August 26, 2011

I want....

Two weeks from now on, I will be sixteenth. I never get excited towards my birthday, since i'm 12th. Everything is just, flat. Should i say so? It's not that i wish for a birthday-bash, or a surprise from my bestfriends, or a thousand messages on my phone right when i wake up. It's just that i think my knowledge, about my own self, isn't improving.

The more I get older, the more i know that I'm just an ordinary teenage alive. So what if i'm ordinary? The thing is, i want to be the extra one. I wanna achieve so many things in my life, eventhough i'm still fifteenth. I want to be a good writer, at least i want my writings get published in some newspaper or magazines, but the thing is, i'm not good enough for it.
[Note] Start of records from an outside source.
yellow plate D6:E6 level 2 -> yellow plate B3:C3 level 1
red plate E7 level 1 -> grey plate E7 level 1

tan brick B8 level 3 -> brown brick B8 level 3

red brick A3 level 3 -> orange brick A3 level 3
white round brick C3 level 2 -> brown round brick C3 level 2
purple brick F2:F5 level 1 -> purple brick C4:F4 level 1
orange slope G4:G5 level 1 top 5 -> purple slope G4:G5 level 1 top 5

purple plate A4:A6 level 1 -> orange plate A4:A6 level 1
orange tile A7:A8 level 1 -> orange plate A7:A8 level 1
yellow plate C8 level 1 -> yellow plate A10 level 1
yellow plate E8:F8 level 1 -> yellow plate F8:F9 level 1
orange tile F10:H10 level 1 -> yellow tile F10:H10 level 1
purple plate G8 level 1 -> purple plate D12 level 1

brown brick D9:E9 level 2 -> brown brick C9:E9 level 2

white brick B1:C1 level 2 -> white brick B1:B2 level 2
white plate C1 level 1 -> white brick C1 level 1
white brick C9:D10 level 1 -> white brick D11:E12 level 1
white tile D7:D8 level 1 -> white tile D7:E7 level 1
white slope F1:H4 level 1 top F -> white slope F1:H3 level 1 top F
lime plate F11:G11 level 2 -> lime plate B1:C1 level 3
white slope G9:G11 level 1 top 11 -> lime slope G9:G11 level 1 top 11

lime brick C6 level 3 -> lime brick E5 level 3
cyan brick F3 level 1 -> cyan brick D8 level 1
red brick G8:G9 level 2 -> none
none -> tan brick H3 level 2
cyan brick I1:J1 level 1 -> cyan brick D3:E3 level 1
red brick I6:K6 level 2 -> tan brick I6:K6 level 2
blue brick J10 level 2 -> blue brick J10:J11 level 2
I always think that i'm good in Languages. But compare to another people, my skill is barely a zigot. Which hasn't qualified to get a birth. I effort everything, I watch movies with english subtitles, I buy bilingual math-books, i read english article, and i even try listening to song and guessing the lyrics. But, there's still nothing to be proud of. You know, when people start to think they are good in something, they really are. Because they have given their best, and that's what they deserve. But when people say that they haven't tried their best, they really haven't. Because a good thing; a great result comes along the suffocating sacrifice.

Back to myself, until this far, i analyze myself as the most selfish human alive. I don't get along with good things so easily; that also happens to my to-do-list-things. I disappointed at myself, so much. That i always procrastinate things. That I always be sloppy. And creating another regret, and regret, and regret. 

My dream, is to make people feel happy whenever they're with me. To make them forget what sadness is when they're with me. I want to be a smile-machine, so when i'm sad, i can remember a plenty happy-faces i saw when i was with them. By then, i will tell myself that who else would be a smile-machine for myself if it's not me? 

I don't want to depend, or rely my life on anybody, but myself and Allah.

Because life these days, too cruel to be believed in.